The hypothalamus, on the other hand, has well-documented distinctions between men and women. There are two areas of the hypothalamus (the preoptic area and the suprachiasmatic nucleus) that have demonstrated clear differences.
In males, the preoptic area (involved in mating behavior) is greater in volume, has twice as many cells and is 2.2 times larger than in females.
This area is involved in circadian rhythms and reproduction cycles. Here the difference is in shape: in males it is shaped like a sphere but in females it is more elongated.
Male and female brains have their own areas of expertise. Males do better with spatial tasks (mentally rotating or manipulating an object), navigating routes and mathematical reasoning. Women shine on tests that measure word recall, verbal memory and remembering where objects are located.
The inferior-parietal lobule, which controls numerical brain function, is larger in males. In contrast, the parietal region is thicker in females which makes it harder to do spatial tasks such as mentally rotating objects. Women often report more difficulty with spatial tasks, both on tests as well as in real life.
Generally, boys outshine girls in brain processing of math and geometry; those areas of the male brain mature 4 years earlier than in the female brain.
Researchers concluded that when it comes to math, the brain of a 12 year old girl resembles that of an 8 year old boy. But before the female readers take offense, the study also noted that areas of the brain responsible for processing language and fine motor skills mature 6 years earlier in girls compared to boys.
Women often excel at language-based tasks for two reasons. As previously mentioned, they have two brain areas that are involved with language processing that are larger, and females use both hemispheres to process language while males rely on just the left.
Women are faster and more accurate at identifying emotions according to neurologist Ruben Gur (University of Pennsylvania). He and his colleagues discovered that the female brain is larger in areas that control aggression and anger, suggesting that women may be better than men at controlling their emotions.
Perhaps due to their larger limbic system, women are more in touch with their feelings and better at expressing their emotions. Women are alleged to have better communication skills and emotional intelligence than men; they are more apt to talk out solutions to problems.

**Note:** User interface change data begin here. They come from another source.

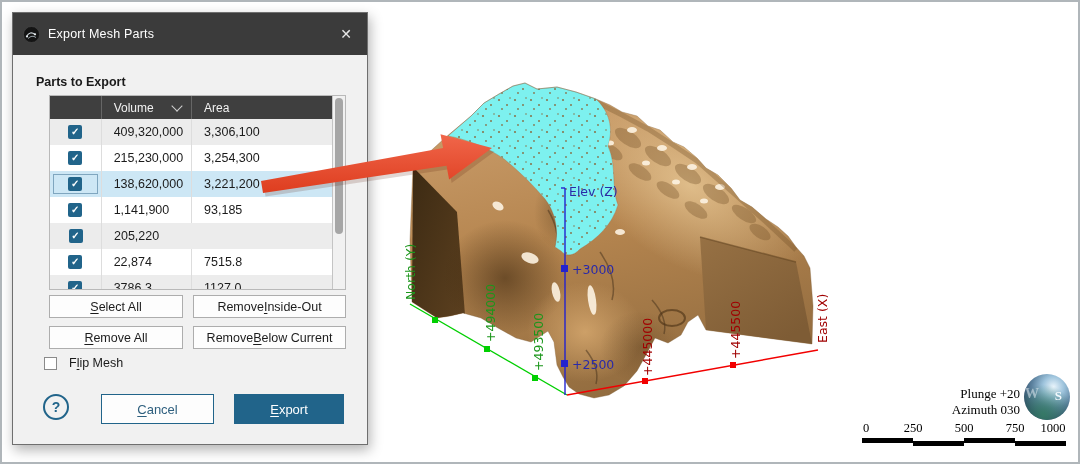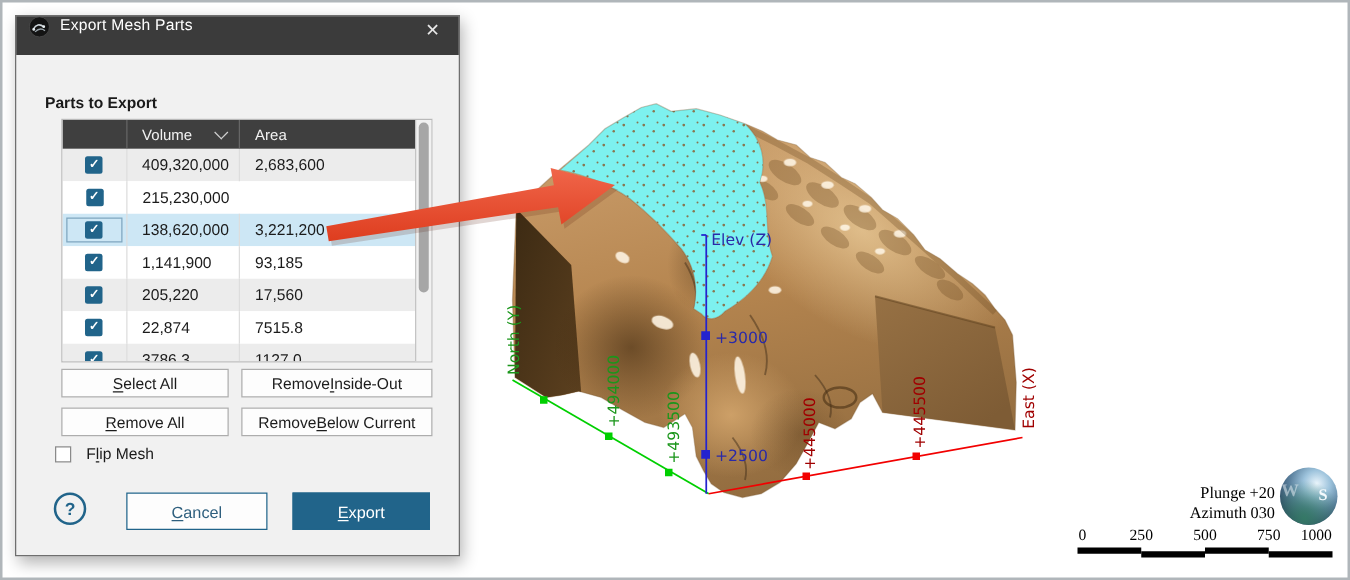--- a/index.html
+++ b/index.html
@@ -35,22 +35,22 @@
     background:radial-gradient(circle at 42% 88%, rgba(52,124,100,0.9) 0%, rgba(52,124,100,0.0) 62%);}
   #compass .s{position:absolute;right:8px;top:14px;color:#f4fafd;font-size:13px;font-weight:bold;}
   #compass .w{position:absolute;left:1px;top:12px;color:rgba(225,235,240,0.55);font-size:14px;font-weight:bold;}
 
   
   #anno{position:absolute;inset:0;z-index:30;pointer-events:none;}
 
   
   #dialog{position:absolute;left:12px;top:12px;width:354px;height:431px;z-index:10;
     background:#f1f1f1;border:1px solid #6f6f6f;box-shadow:2px 5px 12px rgba(0,0,0,.3);}
-  #titlebar{position:absolute;left:0;top:0;right:0;height:31px;background:var(--titlebar);
-    display:flex;padding:0 10px;color:#fff;}
+  #titlebar{position:absolute;left:0;top:0;right:0;height:42px;background:var(--titlebar);
+    display:flex;align-items:center;padding:0 10px;color:#fff;}
   #titlebar .ticon{width:17px;height:17px;margin-right:8px;flex:none;}
   #titlebar .ttl{font-size:12.5px;letter-spacing:.2px;}
   #titlebar .close{margin-left:auto;color:#e8e8e8;font-size:14px;width:22px;height:22px;
     display:flex;align-items:center;justify-content:center;cursor:default;}
   .section-label{position:absolute;left:23px;top:62px;font-size:12.5px;font-weight:bold;color:#1a1a1a;}
 
   
   #tbl{position:absolute;left:36px;top:82px;width:297px;height:195px;border:1px solid #b9b9b9;
     background:#fff;display:flex;box-sizing:border-box;}
   #tcols{width:284px;display:flex;flex-direction:column;overflow:hidden;}
@@ -302,48 +302,48 @@
         <div class="hc w2">
           <span>Area</span>
         </div>
       </div>
       <div id="tbody">
           <div class="trow alt">
             <div class="tc c0 w0">
               <span class="cbx">✓</span>
             </div>
             <div class="tc w1">409,320,000</div>
-            <div class="tc w2">2,683,600</div>
+            <div class="tc w2">3,306,100</div>
           </div>
           <div class="trow">
             <div class="tc c0 w0">
               <span class="cbx">✓</span>
             </div>
             <div class="tc w1">215,230,000</div>
+            <div class="tc w2">3,254,300</div>
           </div>
           <div class="trow alt sel">
             <div class="tc c0 w0">
               <span class="cbx">✓</span>
             </div>
             <div class="tc w1">138,620,000</div>
             <div class="tc w2">3,221,200</div>
           </div>
           <div class="trow">
             <div class="tc c0 w0">
               <span class="cbx">✓</span>
             </div>
             <div class="tc w1">1,141,900</div>
             <div class="tc w2">93,185</div>
           </div>
           <div class="trow alt">
             <div class="tc c0 w0">
               <span class="cbx">✓</span>
             </div>
             <div class="tc w1">205,220</div>
-            <div class="tc w2">17,560</div>
           </div>
           <div class="trow">
             <div class="tc c0 w0">
               <span class="cbx">✓</span>
             </div>
             <div class="tc w1">22,874</div>
             <div class="tc w2">7515.8</div>
           </div>
           <div class="trow alt">
             <div class="tc c0 w0">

Many men have difficulty picking up on emotional cues unless they are clearly verbalized. These basic differences in emotional responding can cause communication between the sexes to be difficult at times and lead to misunderstandings.
Brain function disorders:
Males tend to be more left brain dominant and, thus, more susceptible to dyslexia and other language based disabilities. They are also more disposed toward autism, ADHD and Tourette’s syndrome. Women are more prone to mood disorders like anxiety, depression or bipolar disorder.
The recent studies and facts mentioned above may lead us to believe that male and female brains have little in common. That’s not true; men and women have significantly more similarities than they do differences.
Also, note that there are many individual exceptions to any gender stereotype or generalizations, but exceptions don’t invalidate these generalizations. For example, there are plenty of women with excellent spatial skills and lots of men with superior writing skills.
Not all men will have a strong male brain and not all women will have a strong female brain. But, in general, far more men are likely to have the male brain and far more women are likely to have the female brain.
Although disparities in male and female brains can explain some behavior, many other differences in cognitive behavior (like memory) are related to individual differences between people, rather than due to whether or not they are a man or a woman.